その団員は、男女を問わず腕に「K.C」という刺青を施し、恐喝や引ったくりなど荒っぽい手口で犯行を繰り返した。
ほんの数年前まではお嬢様育ちだった少女が、男に捨てられたショックとはいえギャング団の女ボスとは、なんともすさまじい変身ぶりである。
当然、そんな派手なことをしていれば、警察が黙っていない。さすがに取り締まりが厳しくなったため、ケーシー団は東京から撤退。ボスのてるは横浜に逃亡し、本牧のチャブ屋を転々とし、住み込みで働くかたちで隠れていた。
ここでおとなしくしていればよかったのだが、あるチャブ屋(日本在住の外国人などを相手にした宿の俗称)で店主の金品を盗んでしまい、それが発覚して警察に連行されることとなったわけである。
ちなみに、少女や女性の不良やギャング、犯罪グループといった事例はとくに珍しくはない。

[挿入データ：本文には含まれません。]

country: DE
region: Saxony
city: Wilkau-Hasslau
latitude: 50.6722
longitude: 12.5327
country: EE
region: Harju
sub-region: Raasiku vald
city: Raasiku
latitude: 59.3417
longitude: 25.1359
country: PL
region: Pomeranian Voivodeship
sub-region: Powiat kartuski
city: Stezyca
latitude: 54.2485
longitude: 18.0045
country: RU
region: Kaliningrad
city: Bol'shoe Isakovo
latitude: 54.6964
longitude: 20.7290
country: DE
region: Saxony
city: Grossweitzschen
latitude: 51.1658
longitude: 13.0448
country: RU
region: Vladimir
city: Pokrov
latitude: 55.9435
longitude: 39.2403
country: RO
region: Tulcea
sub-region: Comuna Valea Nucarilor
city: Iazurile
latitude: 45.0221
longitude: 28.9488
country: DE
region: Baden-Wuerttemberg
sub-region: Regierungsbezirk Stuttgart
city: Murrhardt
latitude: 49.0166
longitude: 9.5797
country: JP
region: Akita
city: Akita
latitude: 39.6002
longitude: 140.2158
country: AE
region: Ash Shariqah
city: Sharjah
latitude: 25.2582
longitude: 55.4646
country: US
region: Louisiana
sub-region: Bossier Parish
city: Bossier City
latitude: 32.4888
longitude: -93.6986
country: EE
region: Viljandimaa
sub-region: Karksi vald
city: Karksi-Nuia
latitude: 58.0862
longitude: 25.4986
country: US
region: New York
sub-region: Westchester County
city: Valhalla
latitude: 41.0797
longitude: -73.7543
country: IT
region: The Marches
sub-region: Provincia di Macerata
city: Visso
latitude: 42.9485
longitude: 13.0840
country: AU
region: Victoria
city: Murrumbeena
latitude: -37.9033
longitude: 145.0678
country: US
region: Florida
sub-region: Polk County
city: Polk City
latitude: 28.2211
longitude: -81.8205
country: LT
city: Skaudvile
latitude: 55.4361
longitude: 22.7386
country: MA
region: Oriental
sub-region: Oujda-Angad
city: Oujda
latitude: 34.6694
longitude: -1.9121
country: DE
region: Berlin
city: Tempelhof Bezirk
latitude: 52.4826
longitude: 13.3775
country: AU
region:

大正10年には熊本で少女グループ「紫団」が派手に男漁りを繰り返していたというし、大正13年には東京の10代OLで構成する「ハート団」ボスの19歳女性が逮捕される。この女ボス、飛びぬけた美人だったといわれている。昭和10年には大阪の少女グループ「六法組」が検挙。色仕掛けで男を誘っては、刃物で脅したうえに全裸にして暴行して金品を奪っていた。
ほかにも、男顔負けの武闘派集団や、10代少女コンビの金庫破りなど、女性による事件や犯罪は大変に多い。機会とご要望があれば、またご紹介していきたい。